= REQUIRED WORK =
Repeat the listing below in full and exactly, but without its pictures.

*** Opening THE DATA ***

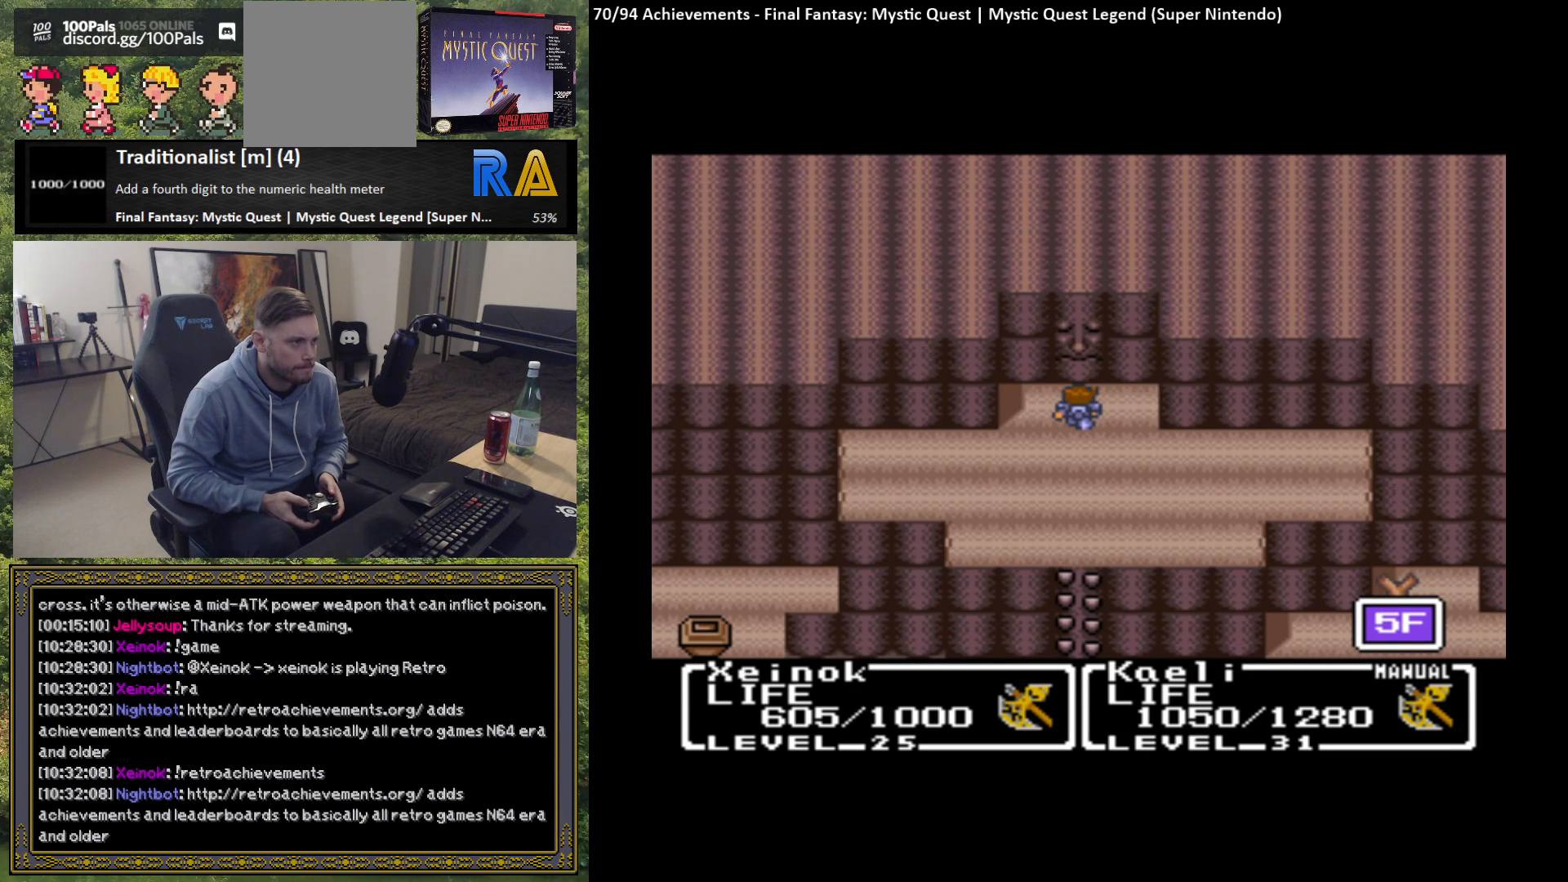
{"buttons": [], "left_stick": "center", "events": [[150, "B", "down"], [283, "B", "up"]]}
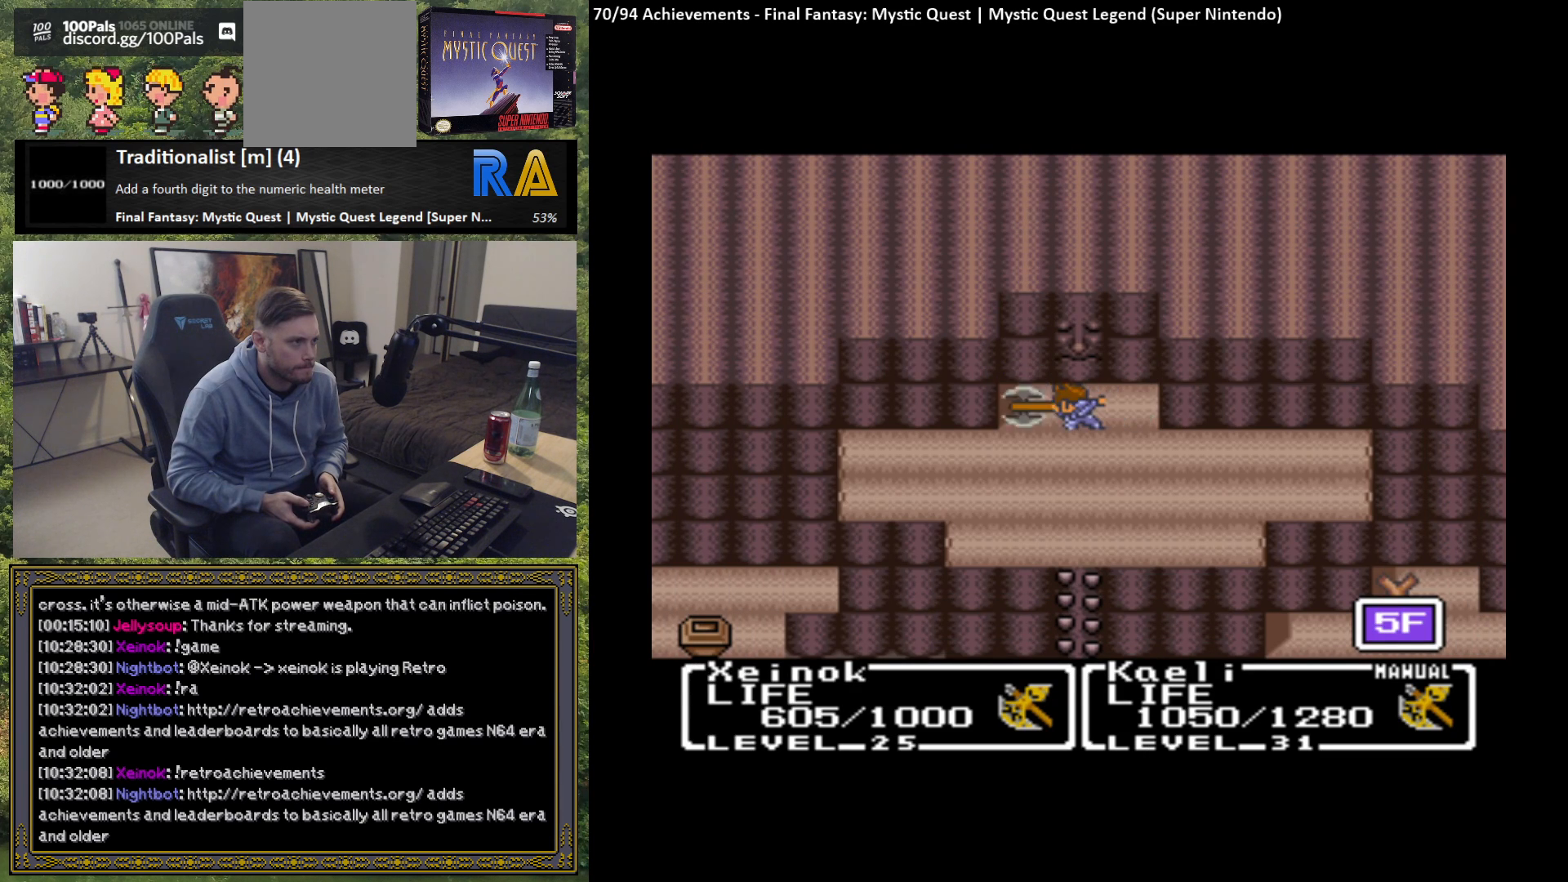
{"buttons": [], "left_stick": "up", "events": [[367, "left_stick", "up"]]}
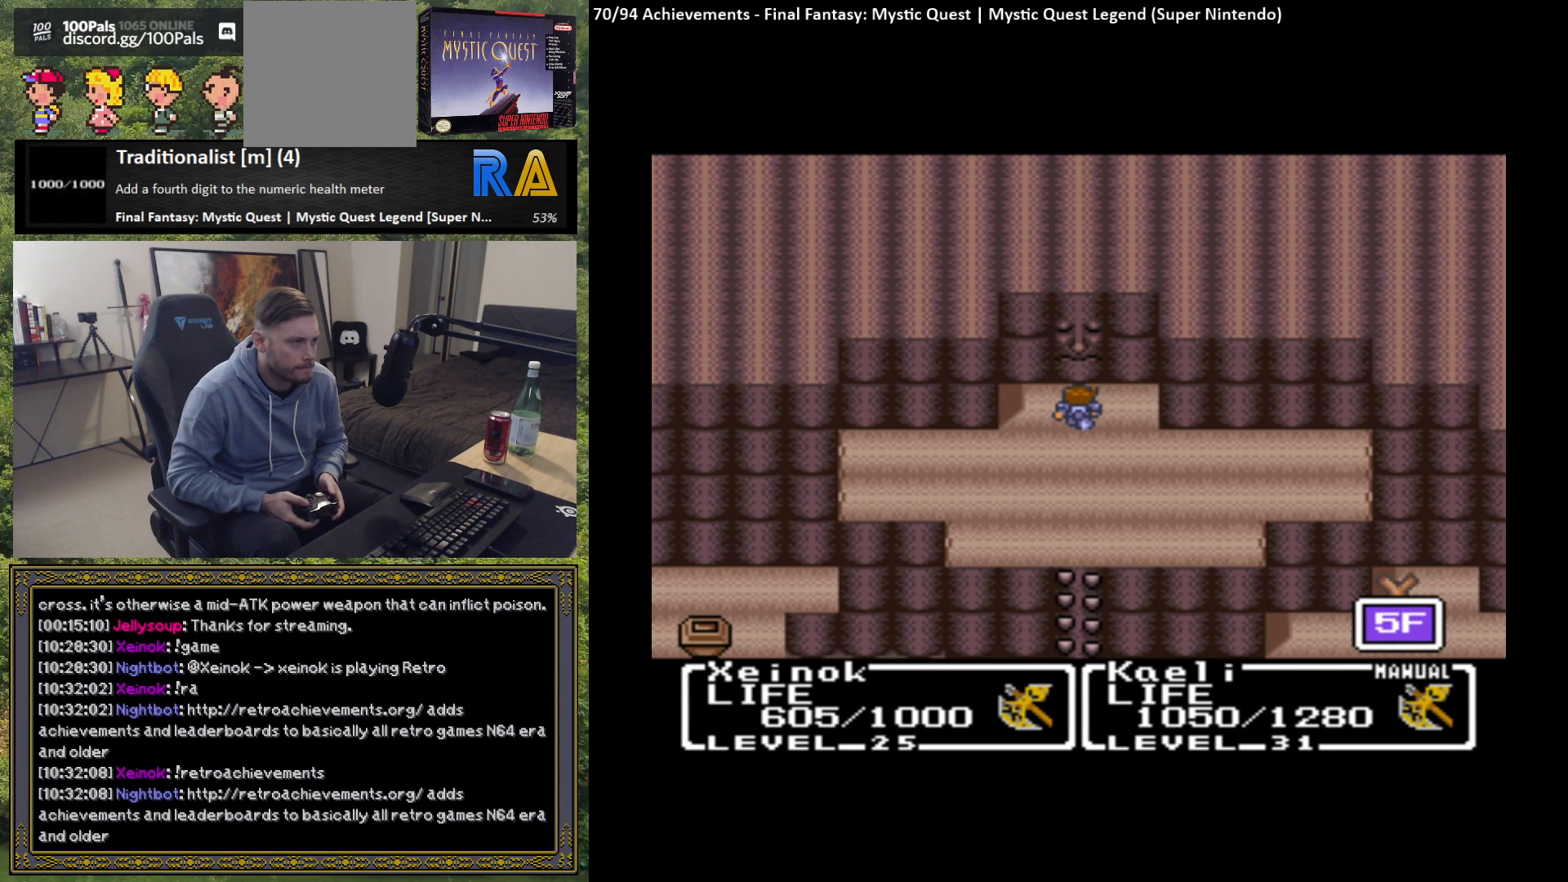
{"buttons": [], "left_stick": "up", "events": [[83, "B", "down"], [300, "B", "up"]]}
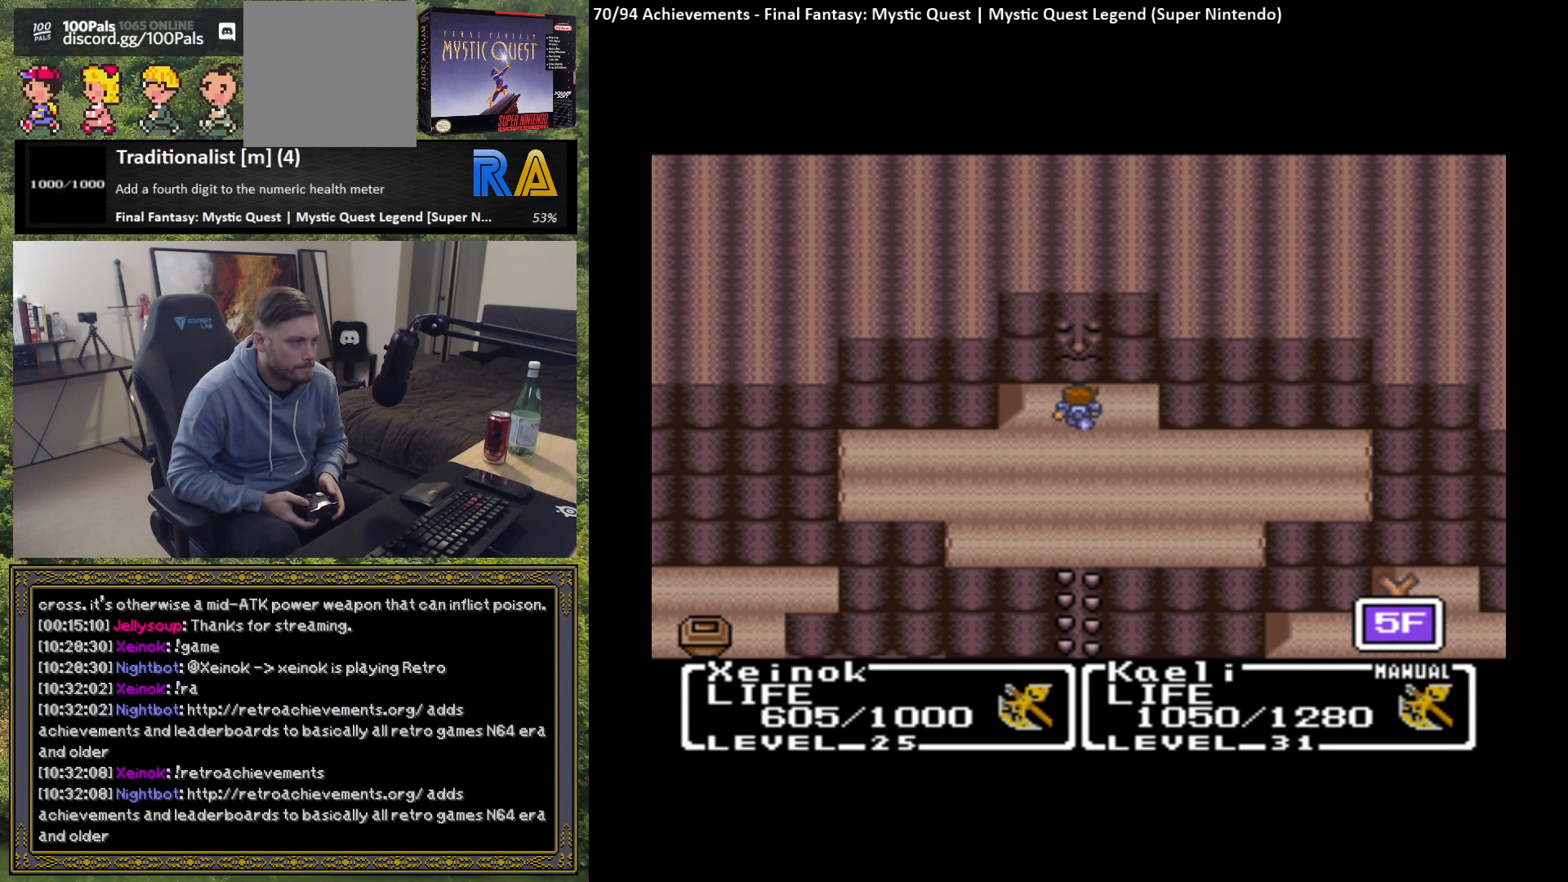
{"buttons": [], "left_stick": "center", "events": [[200, "left_stick", "center"]]}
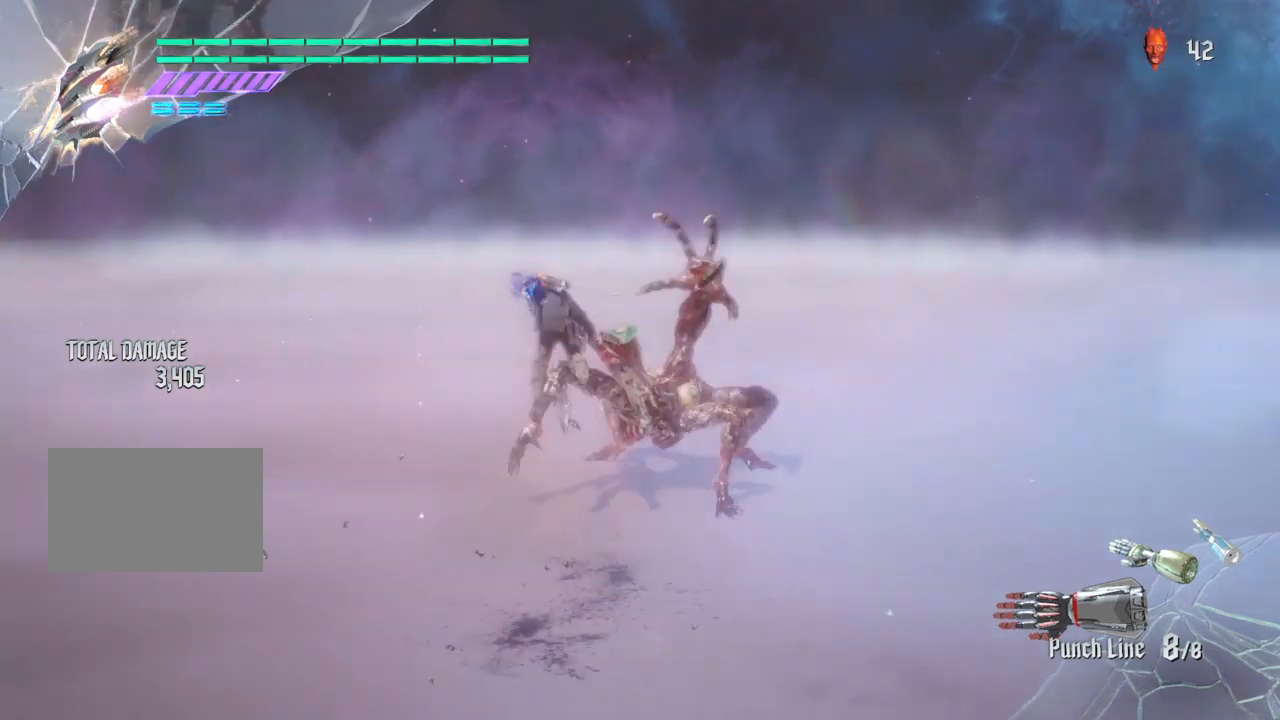
Gameplay with a controller (PlayStation layout); each line is a JSON object with the inputs held at the frame after it. "events" lists button and stick changes between this image and that frame as [ms after this image, input, new state], when the widget could be followed in between. Not read: L3 R1 R2 R3.
{"buttons": [], "left_stick": "center", "right_stick": "center", "events": [[100, "CIRCLE", "down"], [233, "CIRCLE", "up"], [300, "CIRCLE", "down"], [500, "CIRCLE", "up"]]}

*** Closing THE DATA ***

= WRITTEN RESPONSE =
{"buttons": [], "left_stick": "center", "events": [[150, "B", "down"], [283, "B", "up"]]}
{"buttons": [], "left_stick": "up", "events": [[367, "left_stick", "up"]]}
{"buttons": [], "left_stick": "up", "events": [[83, "B", "down"], [300, "B", "up"]]}
{"buttons": [], "left_stick": "center", "events": [[200, "left_stick", "center"]]}
Gameplay with a controller (PlayStation layout); each line is a JSON object with the inputs held at the frame after it. "events" lists button and stick changes between this image and that frame as [ms after this image, input, new state], when the widget could be followed in between. Not read: L3 R1 R2 R3.
{"buttons": [], "left_stick": "center", "right_stick": "center", "events": [[100, "CIRCLE", "down"], [233, "CIRCLE", "up"], [300, "CIRCLE", "down"], [500, "CIRCLE", "up"]]}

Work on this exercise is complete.